İmamoğlu: Kendimi umudun sembolü olarak görüyorum
YSK'nın İstanbul seçimlerini iptal etmesinin ardından mazbatası alınan Ekrem İmamoğlu süreci değerlendirdi. Yaşananları "demokrasiye yapılmış bir ihanet" olarak değerlendiren İmamoğlu, 31 Mart seçimleri sonrası halka yakınlaştırdığını söyleyerek bu süreçte kendisini "demokrasinin ve umudun sembolü olarak" gördüğünü söyledi.
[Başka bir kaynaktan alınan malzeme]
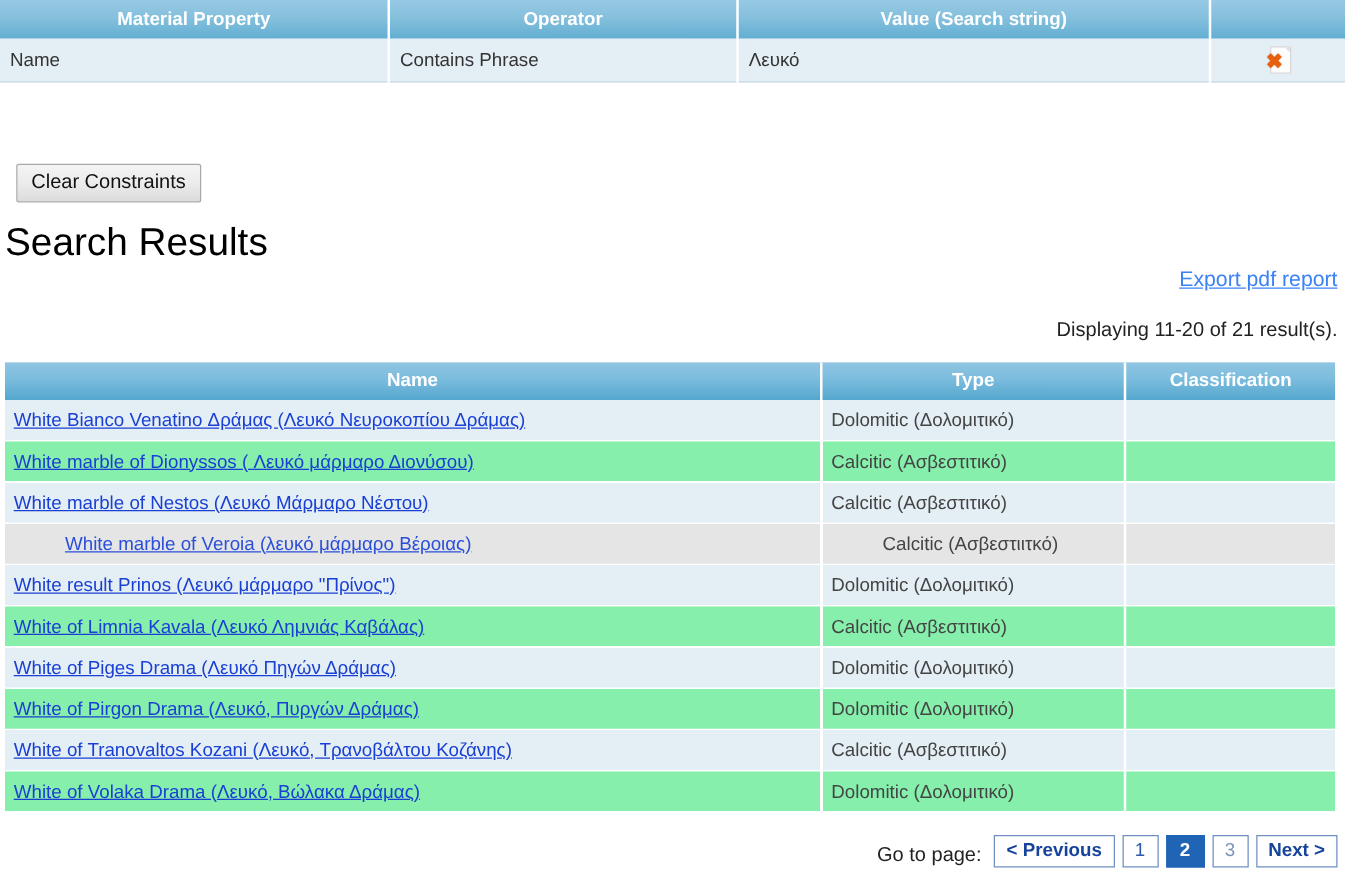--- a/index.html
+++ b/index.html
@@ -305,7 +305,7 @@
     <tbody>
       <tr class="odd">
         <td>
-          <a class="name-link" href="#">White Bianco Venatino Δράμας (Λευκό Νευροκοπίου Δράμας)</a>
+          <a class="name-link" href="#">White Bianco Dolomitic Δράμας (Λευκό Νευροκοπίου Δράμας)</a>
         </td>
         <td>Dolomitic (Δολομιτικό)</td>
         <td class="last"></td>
DUVAR- 31 Mart yerel seçimlerinde İstanbul Büyükşehir Belediyesi Başkanlığını kazanan ancak Yüksek Seçim Kurulu'nun seçimi iptal etmesi nedeniyle mazbatası geri alınan CHP'li Ekrem İmamoğlu süreci "demokrasiye yapılmış bir ihanet" olarak değerlendirdi. İmamoğlu, 31 Mart seçimleri sonrası yaşanan sürecin kendisini halka yakınlaştırdığını söyleyerek "31 Mart sonrası ortaya konan hukuksuz süreç, toplumun bizi, duruşumuzu, karakterimizi tanımasına fırsat verdi" dedi.
İmamoğlu, WDR Cosmo için gazeteci Işın Eliçin'in sorularını yanıtladı.
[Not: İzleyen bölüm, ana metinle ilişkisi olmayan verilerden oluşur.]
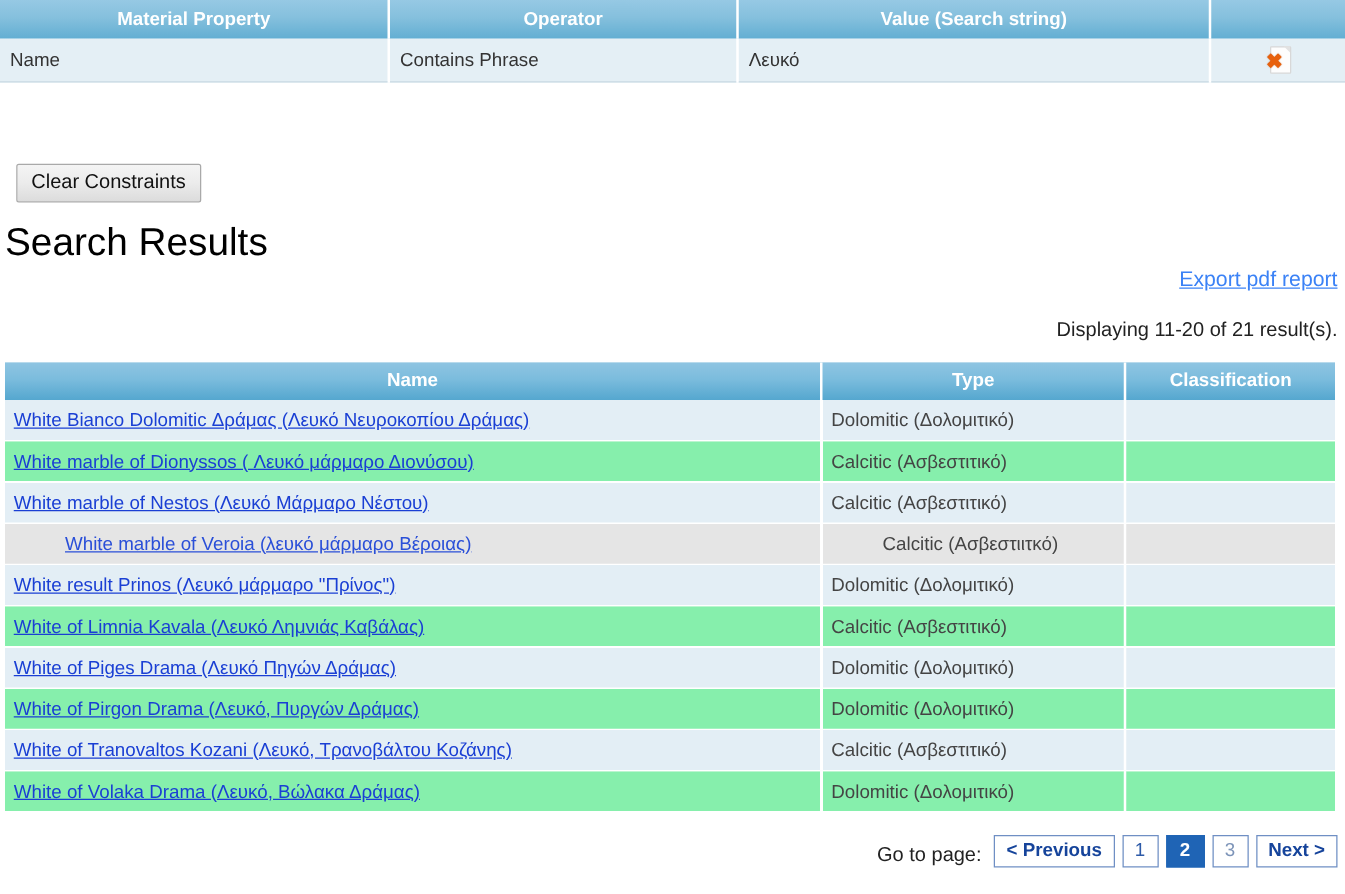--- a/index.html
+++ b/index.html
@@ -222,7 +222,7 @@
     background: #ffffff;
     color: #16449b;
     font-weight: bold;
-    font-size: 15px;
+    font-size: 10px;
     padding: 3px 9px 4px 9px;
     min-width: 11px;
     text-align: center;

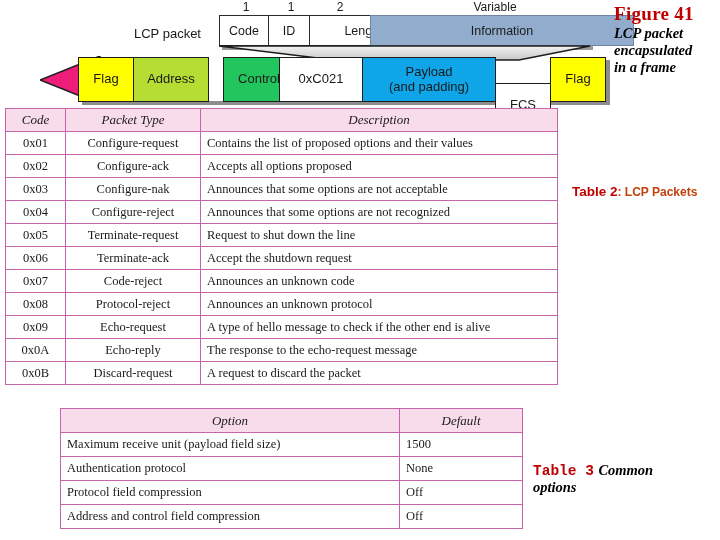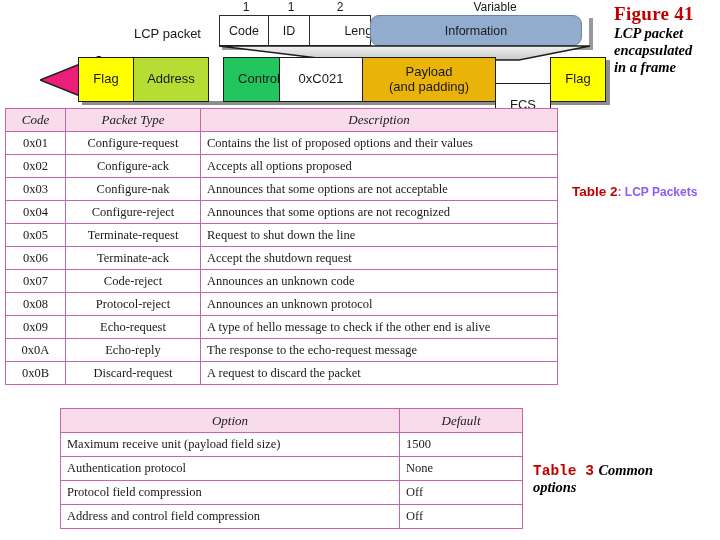--- a/index.html
+++ b/index.html
@@ -178,7 +178,7 @@
   <div class="pkt-cell" style="left:219px; top:15px; width:50px; height:31px;">Code</div>
   <div class="pkt-cell" style="left:268px; top:15px; width:42px; height:31px;">ID</div>
   <div class="pkt-cell" style="left:309px; top:15px; width:62px; height:31px;padding-left:47px;">Length</div>
-  <div class="pkt-cell info" style="left:370px; top:15px; width:212px; height:31px;border-radius:9px;">Information</div>
+  <div class="pkt-cell info" style="left:370px; top:15px; width:264px; height:31px;">Information</div>
 
   <svg id="expansion-connector" viewBox="0 0 620 106">
     <defs>

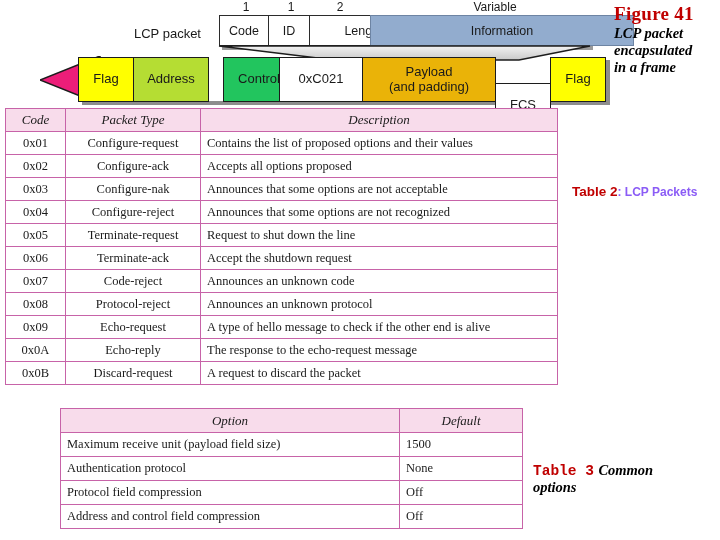--- a/index.html
+++ b/index.html
@@ -201,7 +201,7 @@
   <div class="frame-cell" style="left:133px; top:57px; width:76px; height:45px; background:#b5dd33;">Address</div>
   <div class="frame-cell" style="left:223px; top:57px; width:72px; height:45px; background:#22c55e;">Control</div>
   <div class="frame-cell" style="left:279px; top:57px; width:84px; height:45px; background:#ffffff;">0xC021</div>
-  <div class="frame-cell" style="left:362px; top:57px; width:134px; height:45px; background:#eab308; flex-direction:column;">
+  <div class="frame-cell" style="left:362px; top:57px; width:134px; height:45px; background:#0ea5e9; flex-direction:column;">
     <span>Payload</span>
     <span>(and padding)</span>
   </div>

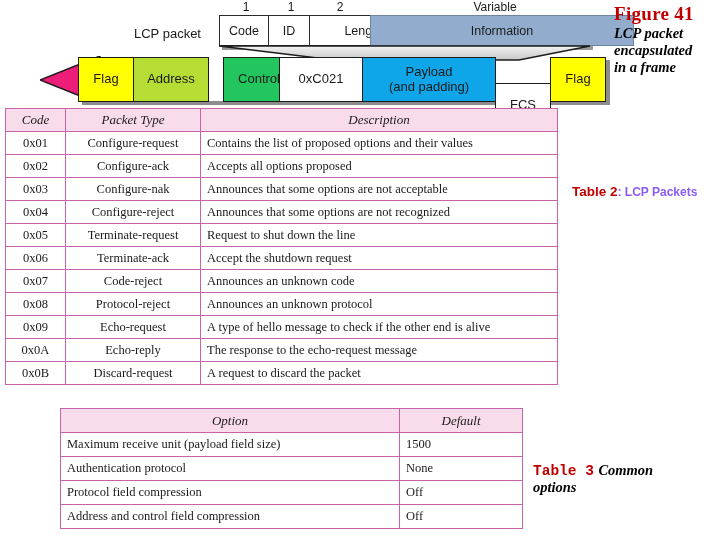--- a/index.html
+++ b/index.html
@@ -107,7 +107,7 @@
     font-family: "Liberation Sans", sans-serif;
     font-weight: bold;
     font-size: 12px;
-    color: #8b5cf6;
+    color: #c2410c;
     line-height: 1.25;
   }
   .cap-t3-title {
Yüksek Seçim Kurulu’nun seçimi iptal etmesi, sizin için, İstanbul ve Türkiye için ne anlama geliyor?
Bu aslında demokrasiye yapılmış büyük bir ihanettir. YSK’nın elbette seçimi iptal etme hakkı var ama alınan kararın gerekçelerinin mutlaka doğru olması lazım. O seçimin iptal edilmesine haklı gerekçeler oluşturulması lazım. Süreç tamamen uydurma bir gerekçe ile işletilmiştir. Dolayısıyla demokrasiye ihanettir, zarardır. Bunu telafi etmek yine bize düşüyor.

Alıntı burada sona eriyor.